Even in castles made mostly of fieldstone, dressed stone had to be used for anything structural. We can see it in the interior connecting doors that often have arches, but they’re even more key in the places where thick stone walls needed specialized hollow places.
Holes in the outside walls were a vulnerability, so they were made as narrow as possible. At the outside face, dressed stone surrounded a one-inch slit for archers; as time passed, these slits were often improved with cross-slits to allow archers to aim left or right, or with rounded holes at top and bottom. But they were never wider than absolutely necessary. However, on the inside, they had to open up immediately into space large enough for a man to sit. A four-foot wall’s outside stone contained the slit and was angled away from the slit, on the interior side. The next foot of stone had to be made wider still, and so on. Sometimes these stone were cut at angles so that the archer faced into a smooth, narrowing funnel, while in other castles, the stones opened out in steps. There was usually a stone bench for an archer to sit on, and of course the whole thing had to be tall enough to accommodate his bow.
The dark interior hallways needed as much daylight as possible, but that wasn’t much.

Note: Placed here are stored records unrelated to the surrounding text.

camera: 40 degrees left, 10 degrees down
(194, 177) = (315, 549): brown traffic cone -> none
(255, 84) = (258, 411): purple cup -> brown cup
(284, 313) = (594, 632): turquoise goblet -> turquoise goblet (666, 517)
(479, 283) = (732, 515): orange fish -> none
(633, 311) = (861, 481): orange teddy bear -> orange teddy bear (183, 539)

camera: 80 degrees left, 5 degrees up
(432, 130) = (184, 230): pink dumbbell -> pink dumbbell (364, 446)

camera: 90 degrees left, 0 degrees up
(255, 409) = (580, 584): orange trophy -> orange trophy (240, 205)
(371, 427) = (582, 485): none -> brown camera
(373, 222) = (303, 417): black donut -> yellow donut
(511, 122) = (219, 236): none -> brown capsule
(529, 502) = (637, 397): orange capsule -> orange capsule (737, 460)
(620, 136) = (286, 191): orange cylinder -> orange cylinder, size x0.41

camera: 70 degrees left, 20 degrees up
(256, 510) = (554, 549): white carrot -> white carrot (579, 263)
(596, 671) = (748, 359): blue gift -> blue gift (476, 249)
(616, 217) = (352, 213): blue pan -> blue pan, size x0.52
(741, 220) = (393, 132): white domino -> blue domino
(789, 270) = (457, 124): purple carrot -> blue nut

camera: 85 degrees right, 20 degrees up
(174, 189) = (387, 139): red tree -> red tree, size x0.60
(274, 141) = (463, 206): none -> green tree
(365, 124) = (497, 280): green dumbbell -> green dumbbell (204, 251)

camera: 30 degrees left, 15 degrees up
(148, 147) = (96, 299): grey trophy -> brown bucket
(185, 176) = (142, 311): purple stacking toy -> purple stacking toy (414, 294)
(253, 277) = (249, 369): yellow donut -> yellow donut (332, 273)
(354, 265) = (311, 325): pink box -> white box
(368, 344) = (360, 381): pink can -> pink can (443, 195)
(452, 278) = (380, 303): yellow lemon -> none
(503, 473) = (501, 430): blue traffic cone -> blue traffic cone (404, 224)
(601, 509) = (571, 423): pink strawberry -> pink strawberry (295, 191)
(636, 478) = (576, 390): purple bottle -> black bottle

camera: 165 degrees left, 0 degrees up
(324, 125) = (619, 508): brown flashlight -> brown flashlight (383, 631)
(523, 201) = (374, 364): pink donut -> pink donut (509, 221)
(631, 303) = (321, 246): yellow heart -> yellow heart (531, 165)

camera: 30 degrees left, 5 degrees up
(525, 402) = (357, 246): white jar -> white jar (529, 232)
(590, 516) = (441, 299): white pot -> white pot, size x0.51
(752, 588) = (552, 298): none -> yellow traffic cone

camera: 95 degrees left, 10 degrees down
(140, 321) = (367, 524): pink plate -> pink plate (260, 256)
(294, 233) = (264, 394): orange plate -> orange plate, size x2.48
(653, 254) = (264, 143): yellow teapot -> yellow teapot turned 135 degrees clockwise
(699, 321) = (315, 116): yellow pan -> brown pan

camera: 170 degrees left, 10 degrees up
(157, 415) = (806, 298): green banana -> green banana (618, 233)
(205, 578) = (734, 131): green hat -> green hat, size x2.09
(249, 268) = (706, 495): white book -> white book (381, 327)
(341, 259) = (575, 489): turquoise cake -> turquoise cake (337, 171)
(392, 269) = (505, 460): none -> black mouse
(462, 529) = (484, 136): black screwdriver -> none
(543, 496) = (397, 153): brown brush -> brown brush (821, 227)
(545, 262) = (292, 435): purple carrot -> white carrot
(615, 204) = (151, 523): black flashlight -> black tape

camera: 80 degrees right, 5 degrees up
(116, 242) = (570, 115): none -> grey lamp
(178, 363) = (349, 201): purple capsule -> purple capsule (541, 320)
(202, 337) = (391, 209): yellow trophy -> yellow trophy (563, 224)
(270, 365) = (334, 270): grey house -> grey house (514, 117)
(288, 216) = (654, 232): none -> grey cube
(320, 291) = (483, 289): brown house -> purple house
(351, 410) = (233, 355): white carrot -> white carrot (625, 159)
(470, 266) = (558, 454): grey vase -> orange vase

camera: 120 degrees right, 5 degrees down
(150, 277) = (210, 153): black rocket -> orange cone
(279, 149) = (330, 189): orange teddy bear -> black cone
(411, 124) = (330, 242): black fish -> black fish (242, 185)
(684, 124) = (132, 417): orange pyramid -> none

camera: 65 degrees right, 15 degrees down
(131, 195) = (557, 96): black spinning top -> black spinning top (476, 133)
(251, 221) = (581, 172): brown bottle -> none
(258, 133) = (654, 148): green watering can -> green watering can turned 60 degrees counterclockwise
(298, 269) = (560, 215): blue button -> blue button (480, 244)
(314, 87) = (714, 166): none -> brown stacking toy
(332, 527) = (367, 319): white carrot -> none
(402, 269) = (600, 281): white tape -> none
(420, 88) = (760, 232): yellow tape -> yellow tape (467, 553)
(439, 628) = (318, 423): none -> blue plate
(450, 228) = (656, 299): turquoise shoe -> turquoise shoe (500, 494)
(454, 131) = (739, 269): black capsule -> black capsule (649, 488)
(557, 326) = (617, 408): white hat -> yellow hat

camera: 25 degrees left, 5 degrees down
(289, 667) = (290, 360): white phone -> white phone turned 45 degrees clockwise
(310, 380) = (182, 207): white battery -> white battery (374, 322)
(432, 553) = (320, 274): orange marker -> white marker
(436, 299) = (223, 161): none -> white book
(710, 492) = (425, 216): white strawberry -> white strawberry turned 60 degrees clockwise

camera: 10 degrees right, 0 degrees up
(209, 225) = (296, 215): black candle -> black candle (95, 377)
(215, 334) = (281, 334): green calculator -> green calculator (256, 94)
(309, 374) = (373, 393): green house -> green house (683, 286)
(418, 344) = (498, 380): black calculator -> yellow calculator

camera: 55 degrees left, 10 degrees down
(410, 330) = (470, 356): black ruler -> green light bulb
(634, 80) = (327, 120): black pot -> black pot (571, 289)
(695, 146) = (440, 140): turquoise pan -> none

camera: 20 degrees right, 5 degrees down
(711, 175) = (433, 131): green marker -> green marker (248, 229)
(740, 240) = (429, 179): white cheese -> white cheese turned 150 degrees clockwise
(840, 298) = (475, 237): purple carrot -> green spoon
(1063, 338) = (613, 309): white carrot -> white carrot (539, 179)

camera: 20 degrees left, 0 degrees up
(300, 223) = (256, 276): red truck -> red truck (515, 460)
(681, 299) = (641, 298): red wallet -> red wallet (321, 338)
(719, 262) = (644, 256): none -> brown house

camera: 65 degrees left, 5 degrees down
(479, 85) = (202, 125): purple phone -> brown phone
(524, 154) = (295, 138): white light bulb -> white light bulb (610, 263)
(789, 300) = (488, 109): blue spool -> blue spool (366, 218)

Castle windows were usually about four inches wide, that is, narrow enough to present a difficult target for attacking archers who weren’t Luke Skywalker. As with archery slits, they had to start opening up on the interior, to take in as many hours of the moving sun as possible. One way to maximize the incoming light while minimizing the target size was to place two four-inch window slits in one window niche. (Image below is an illustration from Castles: Their Construction and History, by Sidney Toy.)
In a few castles, the mason architects planned the stonework that framed the window niche to let light shine down through an angled shaft. Nobody could peek out those windows, but if an arrow came in the slit, it hit the stone shaft and dropped harmlessly to the floor below.
Both of these holes in the wall were simple compared to chimney flues. Once chimney technology came into use, castles could be much better heated, but they required serious planning. Thick walls had to be built up in layers with the flue hole carried at an angle upward. In simple situations, it went up to the roof, but sometimes the fireplaces had to go up several stories, meeting other flues along the way. Both fireplaces and chimney flue were larger than we picture; a medieval fireplace was like a modern breakfast nook, and flues often had iron bars to act as ladder rungs. That’s how chimneys could be cleaned and maintained.